People photos with keypoints

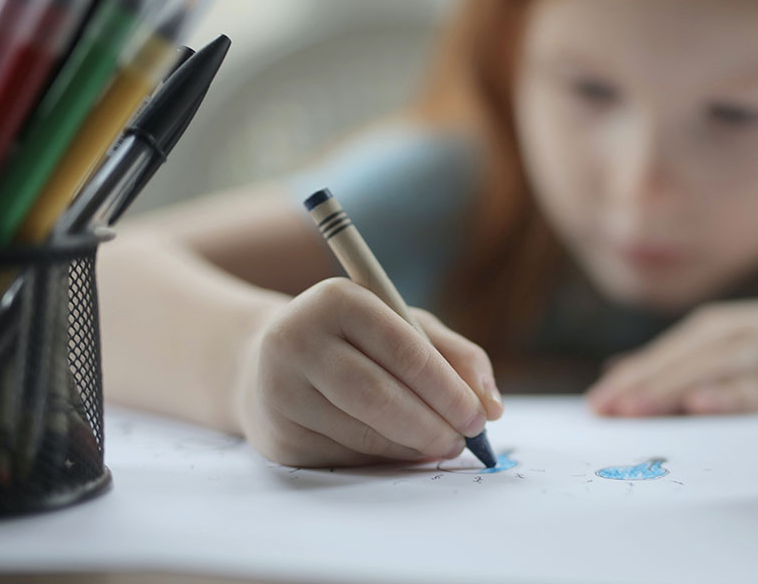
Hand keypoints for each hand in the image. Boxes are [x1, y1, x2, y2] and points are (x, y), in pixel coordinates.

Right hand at [235, 278, 503, 466]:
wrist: (266, 365)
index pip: (404, 350)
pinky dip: (383, 458)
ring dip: (413, 447)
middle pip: (379, 395)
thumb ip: (455, 355)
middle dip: (433, 425)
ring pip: (363, 432)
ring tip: (440, 444)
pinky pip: (345, 456)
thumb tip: (491, 404)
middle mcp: (297, 340)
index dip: (448, 388)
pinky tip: (398, 449)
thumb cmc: (355, 341)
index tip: (481, 416)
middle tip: (464, 441)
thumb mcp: (405, 326)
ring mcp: (280, 390)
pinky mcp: (277, 437)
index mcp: (336, 300)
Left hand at [586, 296, 757, 416]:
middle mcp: (740, 332)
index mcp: (718, 326)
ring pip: (715, 370)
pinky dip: (732, 394)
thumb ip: (678, 357)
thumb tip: (618, 370)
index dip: (629, 378)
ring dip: (673, 389)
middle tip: (605, 411)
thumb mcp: (731, 337)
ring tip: (636, 410)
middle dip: (641, 386)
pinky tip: (702, 406)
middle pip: (683, 361)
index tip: (595, 405)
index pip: (664, 354)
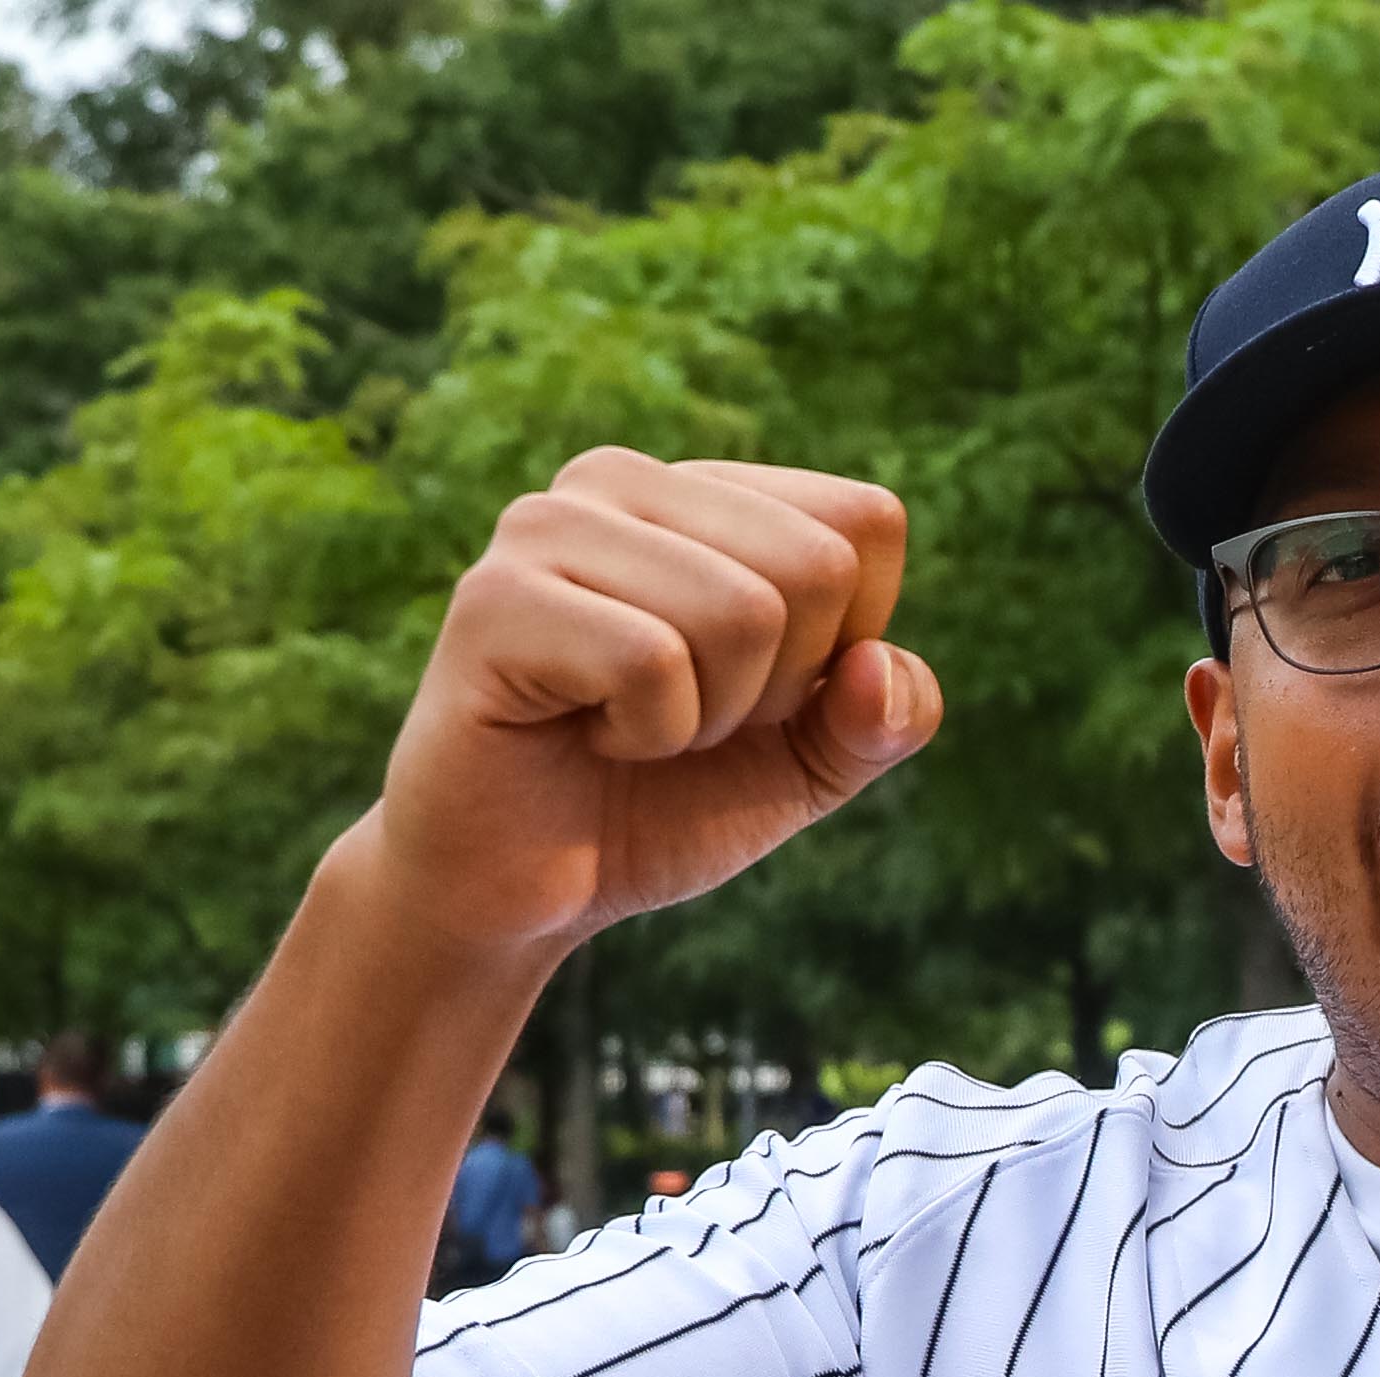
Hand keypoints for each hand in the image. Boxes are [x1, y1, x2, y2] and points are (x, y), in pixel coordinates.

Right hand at [373, 451, 940, 954]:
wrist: (518, 891)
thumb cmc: (656, 806)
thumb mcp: (807, 765)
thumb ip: (883, 718)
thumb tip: (878, 667)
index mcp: (702, 492)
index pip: (865, 521)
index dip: (845, 644)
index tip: (756, 692)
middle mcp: (621, 481)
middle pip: (816, 565)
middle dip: (779, 688)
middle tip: (688, 721)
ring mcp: (549, 526)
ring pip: (741, 612)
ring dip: (710, 719)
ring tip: (631, 729)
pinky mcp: (497, 597)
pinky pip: (652, 662)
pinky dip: (648, 736)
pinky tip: (586, 736)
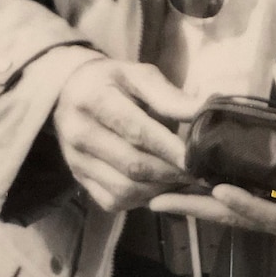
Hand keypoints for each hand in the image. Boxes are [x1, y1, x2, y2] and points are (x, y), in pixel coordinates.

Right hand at [53, 58, 199, 212]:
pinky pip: (114, 201)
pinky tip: (161, 186)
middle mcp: (79, 133)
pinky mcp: (79, 179)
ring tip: (184, 179)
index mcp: (94, 99)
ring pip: (124, 189)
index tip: (197, 157)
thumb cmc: (113, 81)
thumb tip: (205, 112)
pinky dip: (142, 200)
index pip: (136, 130)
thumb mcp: (139, 75)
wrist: (70, 92)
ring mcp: (76, 161)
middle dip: (171, 172)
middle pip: (132, 164)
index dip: (169, 147)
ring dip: (160, 189)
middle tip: (199, 172)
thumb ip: (169, 97)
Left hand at [148, 61, 275, 243]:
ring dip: (202, 207)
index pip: (267, 214)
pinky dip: (220, 203)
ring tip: (164, 195)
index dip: (242, 203)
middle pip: (237, 221)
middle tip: (158, 200)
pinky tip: (195, 189)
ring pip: (237, 219)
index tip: (215, 190)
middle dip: (198, 210)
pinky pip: (245, 213)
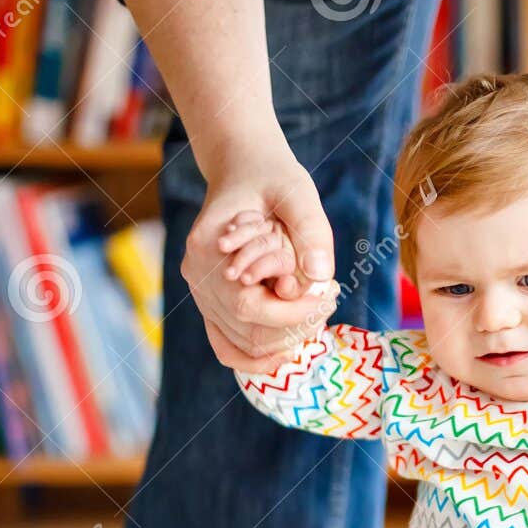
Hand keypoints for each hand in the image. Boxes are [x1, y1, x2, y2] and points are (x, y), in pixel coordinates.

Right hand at [180, 144, 339, 372]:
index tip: (330, 294)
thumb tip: (322, 274)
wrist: (244, 170)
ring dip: (285, 342)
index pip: (250, 306)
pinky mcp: (210, 302)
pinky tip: (289, 352)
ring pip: (240, 345)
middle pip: (247, 332)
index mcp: (208, 247)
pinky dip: (256, 357)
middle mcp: (197, 276)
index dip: (295, 312)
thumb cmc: (271, 177)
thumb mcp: (296, 190)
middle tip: (329, 301)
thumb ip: (310, 229)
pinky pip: (226, 344)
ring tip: (316, 315)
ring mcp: (200, 292)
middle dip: (296, 327)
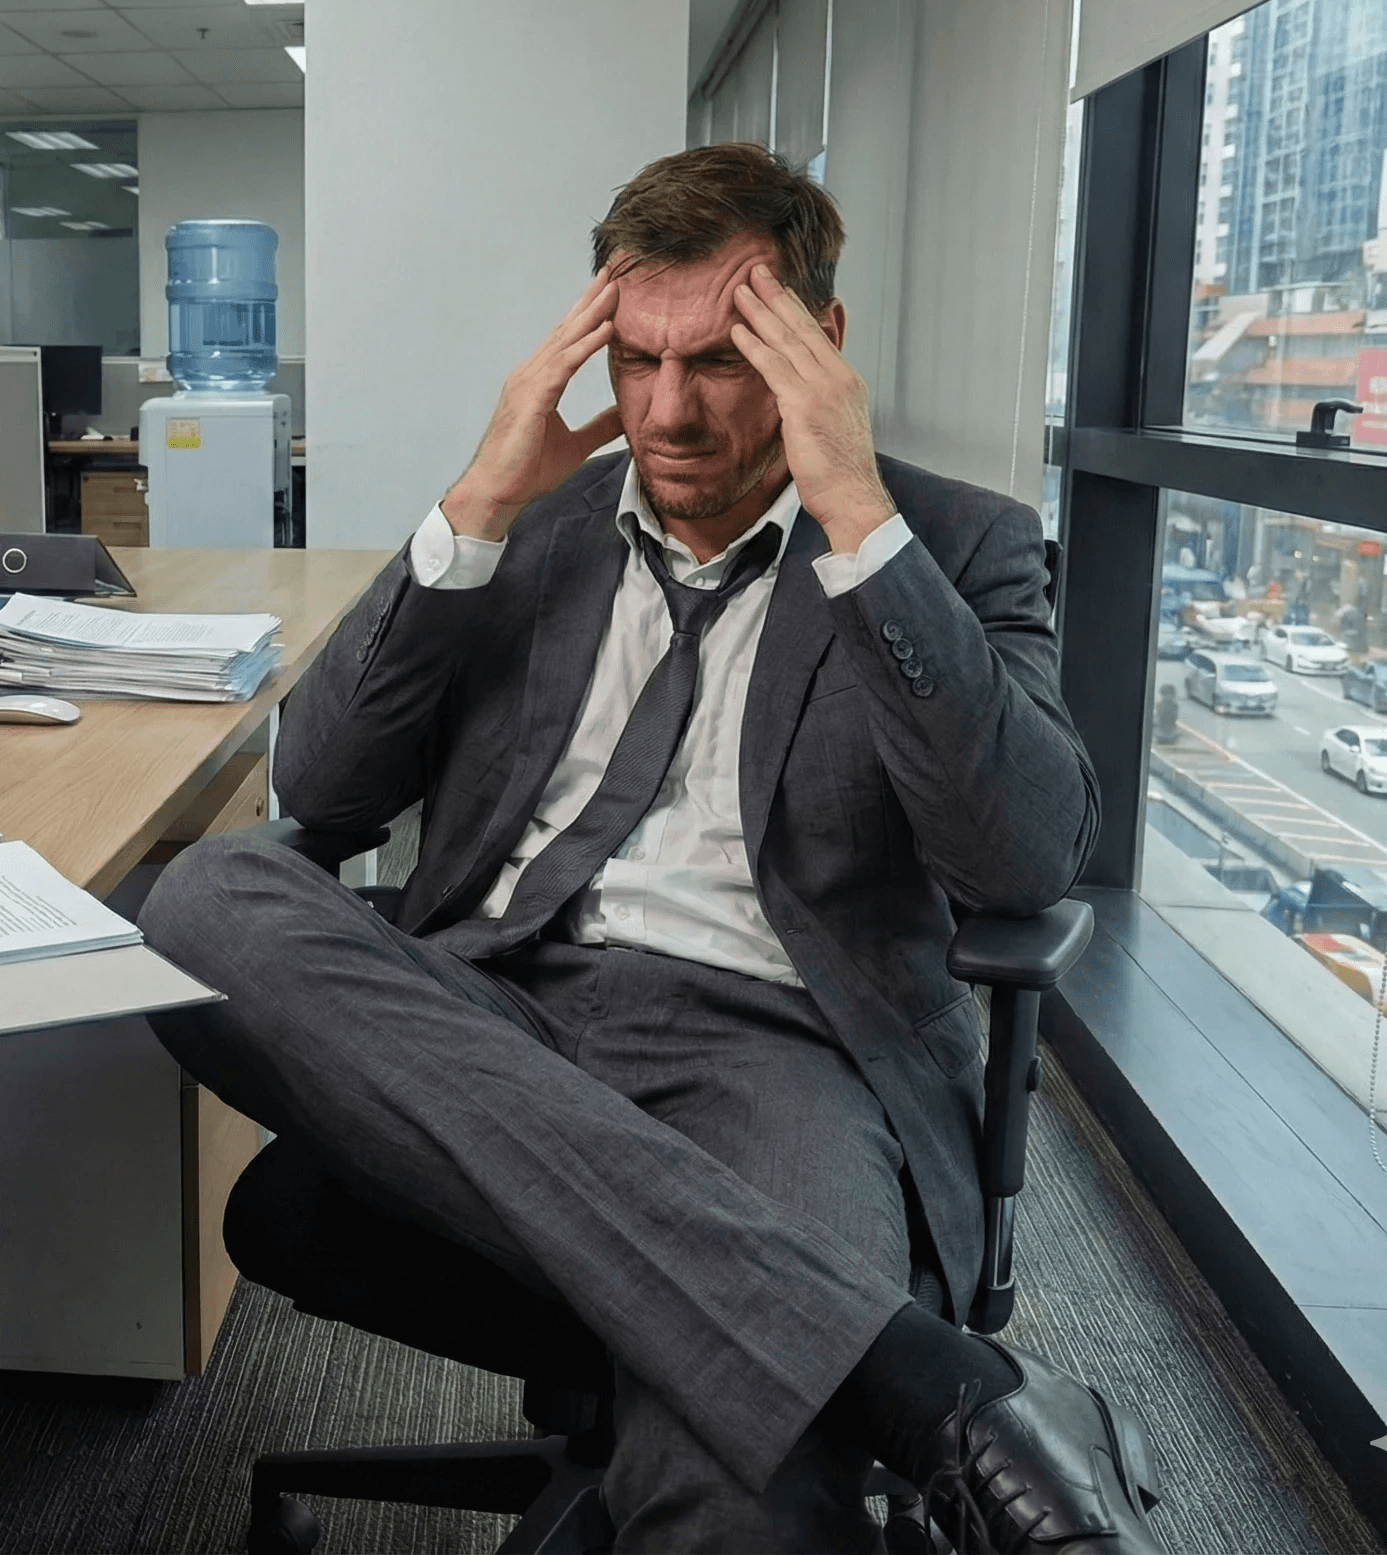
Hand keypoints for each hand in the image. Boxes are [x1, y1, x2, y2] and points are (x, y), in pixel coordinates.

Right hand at [441, 269, 624, 539]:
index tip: (612, 291)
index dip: (590, 314)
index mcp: (539, 382)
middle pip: (566, 329)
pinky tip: (606, 330)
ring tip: (616, 288)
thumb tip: (625, 415)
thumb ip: (599, 427)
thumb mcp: (575, 446)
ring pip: (565, 340)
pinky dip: (586, 346)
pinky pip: (563, 366)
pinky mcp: (531, 399)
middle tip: (615, 270)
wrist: (497, 493)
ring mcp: (528, 384)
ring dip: (592, 313)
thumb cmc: (526, 472)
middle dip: (591, 299)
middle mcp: (530, 374)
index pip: (568, 340)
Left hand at [730, 264, 895, 551]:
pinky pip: (774, 368)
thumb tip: (796, 402)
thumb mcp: (832, 431)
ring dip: (760, 313)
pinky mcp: (805, 405)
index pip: (817, 336)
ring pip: (787, 341)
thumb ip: (816, 408)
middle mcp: (838, 377)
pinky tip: (737, 331)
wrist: (853, 498)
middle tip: (756, 270)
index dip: (796, 310)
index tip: (779, 290)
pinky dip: (754, 347)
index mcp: (846, 381)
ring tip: (738, 291)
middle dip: (777, 297)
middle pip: (802, 327)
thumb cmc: (841, 476)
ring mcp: (823, 389)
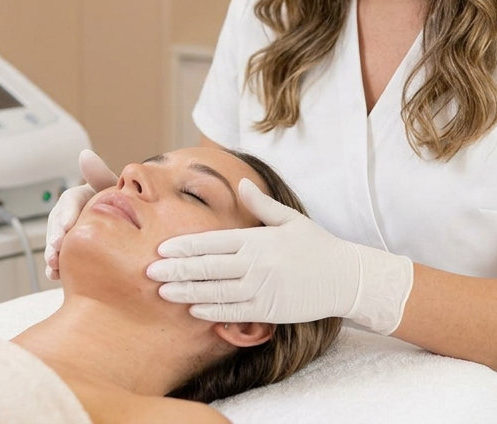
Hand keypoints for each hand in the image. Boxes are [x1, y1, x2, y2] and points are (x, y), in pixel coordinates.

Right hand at [43, 149, 118, 280]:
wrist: (133, 227)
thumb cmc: (125, 204)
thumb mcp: (115, 189)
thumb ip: (100, 175)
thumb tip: (85, 154)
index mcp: (82, 197)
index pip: (69, 201)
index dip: (66, 213)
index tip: (67, 226)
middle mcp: (71, 214)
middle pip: (57, 223)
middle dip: (55, 237)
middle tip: (57, 249)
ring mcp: (69, 233)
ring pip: (55, 242)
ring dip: (52, 254)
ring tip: (54, 266)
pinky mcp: (71, 251)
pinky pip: (60, 258)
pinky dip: (56, 267)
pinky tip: (55, 276)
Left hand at [145, 178, 413, 333]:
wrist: (347, 277)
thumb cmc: (317, 246)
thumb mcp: (291, 219)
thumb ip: (261, 205)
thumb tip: (240, 183)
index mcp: (257, 239)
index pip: (212, 242)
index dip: (184, 246)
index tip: (161, 249)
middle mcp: (256, 264)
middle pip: (208, 268)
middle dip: (176, 270)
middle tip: (149, 272)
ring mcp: (262, 289)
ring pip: (216, 292)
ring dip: (187, 293)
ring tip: (163, 293)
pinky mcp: (270, 310)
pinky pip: (235, 313)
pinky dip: (212, 312)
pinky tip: (193, 310)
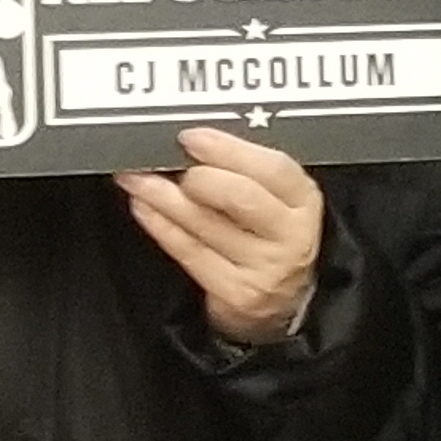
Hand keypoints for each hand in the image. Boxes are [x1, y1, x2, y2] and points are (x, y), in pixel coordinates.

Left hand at [119, 126, 325, 344]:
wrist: (282, 302)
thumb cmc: (270, 238)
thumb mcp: (277, 201)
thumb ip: (246, 171)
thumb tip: (195, 144)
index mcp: (303, 201)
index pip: (273, 169)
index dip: (229, 150)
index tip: (192, 138)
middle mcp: (290, 235)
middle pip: (240, 196)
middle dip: (196, 176)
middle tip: (168, 164)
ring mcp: (263, 266)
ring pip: (205, 223)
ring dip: (161, 196)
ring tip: (137, 178)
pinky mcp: (235, 291)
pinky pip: (188, 251)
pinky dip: (160, 225)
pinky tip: (144, 207)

- _About this exercise_: Pull out the lines above in which the word "wrist" appears.

- _Solved problem_:
wrist: (266, 365)
wrist: (518, 891)
wrist: (70, 92)
wrist: (244, 170)
wrist: (497, 493)
wrist: (853, 498)
wrist: (133, 227)
wrist: (347, 277)
wrist: (282, 302)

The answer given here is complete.